[Exercise description]
Please update the data below by changing "Product" to "Item" and leaving every other line as it is. Write out all of the data with that one change.

[Items from a data source]
• • •
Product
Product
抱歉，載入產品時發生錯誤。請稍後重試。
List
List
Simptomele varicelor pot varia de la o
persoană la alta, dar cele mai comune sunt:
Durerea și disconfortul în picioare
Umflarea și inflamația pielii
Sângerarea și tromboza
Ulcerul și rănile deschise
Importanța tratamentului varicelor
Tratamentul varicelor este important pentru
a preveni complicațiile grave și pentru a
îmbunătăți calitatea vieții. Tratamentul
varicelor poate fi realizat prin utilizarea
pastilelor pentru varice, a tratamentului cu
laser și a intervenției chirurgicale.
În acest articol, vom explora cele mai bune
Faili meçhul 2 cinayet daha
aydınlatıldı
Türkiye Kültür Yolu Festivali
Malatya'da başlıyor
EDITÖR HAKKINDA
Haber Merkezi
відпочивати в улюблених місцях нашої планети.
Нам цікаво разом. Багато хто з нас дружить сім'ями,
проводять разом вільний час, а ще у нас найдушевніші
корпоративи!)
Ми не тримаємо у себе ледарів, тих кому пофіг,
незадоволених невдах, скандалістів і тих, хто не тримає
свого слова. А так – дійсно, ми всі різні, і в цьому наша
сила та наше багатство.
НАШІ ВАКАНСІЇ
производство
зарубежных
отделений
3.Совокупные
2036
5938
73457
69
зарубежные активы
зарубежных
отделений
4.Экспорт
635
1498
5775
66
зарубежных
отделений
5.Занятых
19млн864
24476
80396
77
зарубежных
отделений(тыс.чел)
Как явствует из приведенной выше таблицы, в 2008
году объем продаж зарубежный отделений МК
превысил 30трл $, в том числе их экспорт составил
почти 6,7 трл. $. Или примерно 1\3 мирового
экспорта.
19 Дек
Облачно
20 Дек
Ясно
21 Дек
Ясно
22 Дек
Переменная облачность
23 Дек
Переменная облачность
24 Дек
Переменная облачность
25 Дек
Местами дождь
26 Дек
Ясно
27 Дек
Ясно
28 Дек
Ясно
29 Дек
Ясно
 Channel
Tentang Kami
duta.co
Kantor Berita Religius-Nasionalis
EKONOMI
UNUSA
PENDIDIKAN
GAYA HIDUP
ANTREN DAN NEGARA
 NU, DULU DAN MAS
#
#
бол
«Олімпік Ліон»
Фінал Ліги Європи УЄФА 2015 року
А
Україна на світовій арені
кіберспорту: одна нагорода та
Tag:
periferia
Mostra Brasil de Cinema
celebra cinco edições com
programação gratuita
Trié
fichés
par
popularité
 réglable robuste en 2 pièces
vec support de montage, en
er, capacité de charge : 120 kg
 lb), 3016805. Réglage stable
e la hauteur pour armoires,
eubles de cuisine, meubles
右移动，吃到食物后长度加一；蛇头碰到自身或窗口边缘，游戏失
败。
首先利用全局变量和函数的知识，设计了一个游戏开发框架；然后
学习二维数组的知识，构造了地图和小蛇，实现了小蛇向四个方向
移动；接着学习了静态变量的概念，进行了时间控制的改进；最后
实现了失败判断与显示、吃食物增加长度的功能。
• • •
[Your solution]
Item
Item
抱歉，載入產品時發生錯誤。請稍後重試。
List
List
Simptomele varicelor pot varia de la o
persoană la alta, dar cele mai comune sunt:
Durerea și disconfortul în picioare
Umflarea și inflamația pielii
Sângerarea și tromboza
Ulcerul și rănile deschise
Importanța tratamentului varicelor
Tratamentul varicelor este important pentru
a preveni complicațiile grave și pentru a
îmbunătăți calitatea vieții. Tratamentul
varicelor poate fi realizat prin utilizarea
pastilelor pentru varice, a tratamentului cu
laser și a intervenției chirurgicale.
În acest articol, vom explora cele mai bune
Faili meçhul 2 cinayet daha
aydınlatıldı
Türkiye Kültür Yolu Festivali
Malatya'da başlıyor
EDITÖR HAKKINDA
Haber Merkezi
відпочивати в улюблених місцях нашої планети.
Нам цікаво разом. Багато хто з нас дружить сім'ями,
проводять разом вільний час, а ще у нас найдушевніші
корпоративи!)
Ми не тримаємо у себе ледарів, тих кому пофіг,
незадоволених невдах, скандалістів і тих, хто не тримає
свого слова. А так – дійсно, ми всі різні, і в цьому наша
сила та наше багатство.
НАШІ ВАКАНСІЇ
производство
зарубежных
отделений
3.Совокупные
2036
5938
73457
69
зарубежные активы
зарубежных
отделений
4.Экспорт
635
1498
5775
66
зарубежных
отделений
5.Занятых
19млн864
24476
80396
77
зарубежных
отделений(тыс.чел)
Как явствует из приведенной выше таблицы, в 2008
году объем продаж зарубежный отделений МК
превысил 30трл $, в том числе их экспорт составил
почти 6,7 трл. $. Или примерно 1\3 мирового
экспорта.
19 Дек
Облачно
20 Дек
Ясно
21 Дек
Ясно
22 Дек
Переменная облачность
23 Дек
Переменная облачность
24 Дек
Переменная облачность
25 Дек
Местами дождь
26 Дек
Ясно
27 Дек
Ясно
28 Дек
Ясно
29 Дек
Ясно
 Channel
Tentang Kami
duta.co
Kantor Berita Religius-Nasionalis
EKONOMI
UNUSA
PENDIDIKAN
GAYA HIDUP
ANTREN DAN NEGARA
 NU, DULU DAN MAS
#
#
бол
«Олімпік Ліон»
Фінал Ліги Європи УЄФА 2015 року
А
Україна на світовій арені
кіберспорту: одна нагорода та
Tag:
periferia
Mostra Brasil de Cinema
celebra cinco edições com
programação gratuita
Trié
fichés
par
popularité
 réglable robuste en 2 pièces
vec support de montage, en
er, capacité de charge : 120 kg
 lb), 3016805. Réglage stable
e la hauteur pour armoires,
eubles de cuisine, meubles
右移动，吃到食物后长度加一；蛇头碰到自身或窗口边缘，游戏失
败。
首先利用全局变量和函数的知识，设计了一个游戏开发框架；然后
学习二维数组的知识，构造了地图和小蛇，实现了小蛇向四个方向
移动；接着学习了静态变量的概念，进行了时间控制的改进；最后
实现了失败判断与显示、吃食物增加长度的功能。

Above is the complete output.